WTI continues to recover grounds as the effect of Hurricane Harvey fades. However, as refineries startup is slow, it is weighing on WTI. WTI is currently trading at $48.6 per barrel and Brent at $6 per barrel premium.
Key factors at play in crude oil market –
- The oil market is still feeling the effects of Hurricane Harvey that battered the Gulf Coast leading to refinery shut down in the tune of 4.2 million barrels per day. Many refineries started but still not fully operational.
- Talks going on over the possible extension of the OPEC supply agreement.
- Venezuela has called for a renegotiation of the OPEC agreement.
- Nigeria said to resist pressure on production cuts.
- Saudi Arabia pledged to reduce exports by a million barrels per day. Supplies to Asia are set to decline by more than half a million barrels in September. Saudi Arabia has increased price of crude for Asian and American customers.
- US sanctioned Venezuela and barred its access to U.S. dollar.
- OPEC not compliant to the deal for a third consecutive month.
- OPEC production declined by 79,000 barrels per day m/m, after an increase of 173,000 barrels per day in July and after rising by 393,000 barrels per day in June compared to the previous month. In May production increased by 366,000 barrels per day.
- UAE looking to boost production capacity to 3.5 million barrels by the end of 2018.
- OPEC YTD compliance at 87 percent and non-OPEC compliance at 67 percent.
- Due to Harvey, production declined to 8.78 million barrels per day.

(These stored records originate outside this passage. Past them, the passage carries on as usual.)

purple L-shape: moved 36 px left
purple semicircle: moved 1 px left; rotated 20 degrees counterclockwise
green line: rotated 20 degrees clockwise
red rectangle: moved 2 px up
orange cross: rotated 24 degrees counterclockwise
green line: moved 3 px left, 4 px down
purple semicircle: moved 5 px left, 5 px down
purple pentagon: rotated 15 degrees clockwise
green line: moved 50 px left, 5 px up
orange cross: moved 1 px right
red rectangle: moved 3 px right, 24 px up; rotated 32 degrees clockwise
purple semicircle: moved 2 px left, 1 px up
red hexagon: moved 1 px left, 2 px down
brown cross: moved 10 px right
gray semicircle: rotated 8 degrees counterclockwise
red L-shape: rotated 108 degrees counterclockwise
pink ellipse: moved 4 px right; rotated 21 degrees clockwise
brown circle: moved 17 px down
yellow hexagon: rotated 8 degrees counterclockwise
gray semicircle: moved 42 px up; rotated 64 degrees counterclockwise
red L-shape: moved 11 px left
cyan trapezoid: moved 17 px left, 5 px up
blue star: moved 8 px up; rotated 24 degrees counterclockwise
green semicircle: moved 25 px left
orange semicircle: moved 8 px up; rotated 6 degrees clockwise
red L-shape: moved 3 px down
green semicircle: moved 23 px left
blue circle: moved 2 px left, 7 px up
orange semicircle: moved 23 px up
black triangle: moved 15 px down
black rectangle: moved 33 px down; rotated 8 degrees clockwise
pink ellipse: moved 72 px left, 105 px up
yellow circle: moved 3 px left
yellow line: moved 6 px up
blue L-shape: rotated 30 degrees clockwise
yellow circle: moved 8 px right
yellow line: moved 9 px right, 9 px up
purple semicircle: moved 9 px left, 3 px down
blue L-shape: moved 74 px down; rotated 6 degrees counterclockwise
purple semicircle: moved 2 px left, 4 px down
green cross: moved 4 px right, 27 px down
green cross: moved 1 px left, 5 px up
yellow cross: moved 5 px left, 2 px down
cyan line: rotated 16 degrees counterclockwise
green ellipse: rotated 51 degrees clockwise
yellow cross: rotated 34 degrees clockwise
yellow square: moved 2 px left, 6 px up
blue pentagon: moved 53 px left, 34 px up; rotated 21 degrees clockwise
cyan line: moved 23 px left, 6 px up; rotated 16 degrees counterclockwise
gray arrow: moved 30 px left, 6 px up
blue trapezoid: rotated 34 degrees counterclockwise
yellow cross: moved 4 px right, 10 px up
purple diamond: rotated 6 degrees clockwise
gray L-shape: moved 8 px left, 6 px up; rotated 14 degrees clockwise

- The oil market is back in contango, currently at $0.49 per barrel.
- API reported a build of 6.18 million barrels of crude oil. Gasoline inventories declined by 7.896 million barrels.
Today’s inventory report from US Energy Information Administration (EIA) will be released at 14:30 GMT.
Trade idea –
- Short term oil outlook changed. Buy WTI targeting $56 per barrel. Brent is likely to reach $59 per barrel. Stop loss at $42 per barrel.
- Thanks to Hurricane Harvey and Irma WTI might decline towards $44 area before moving higher.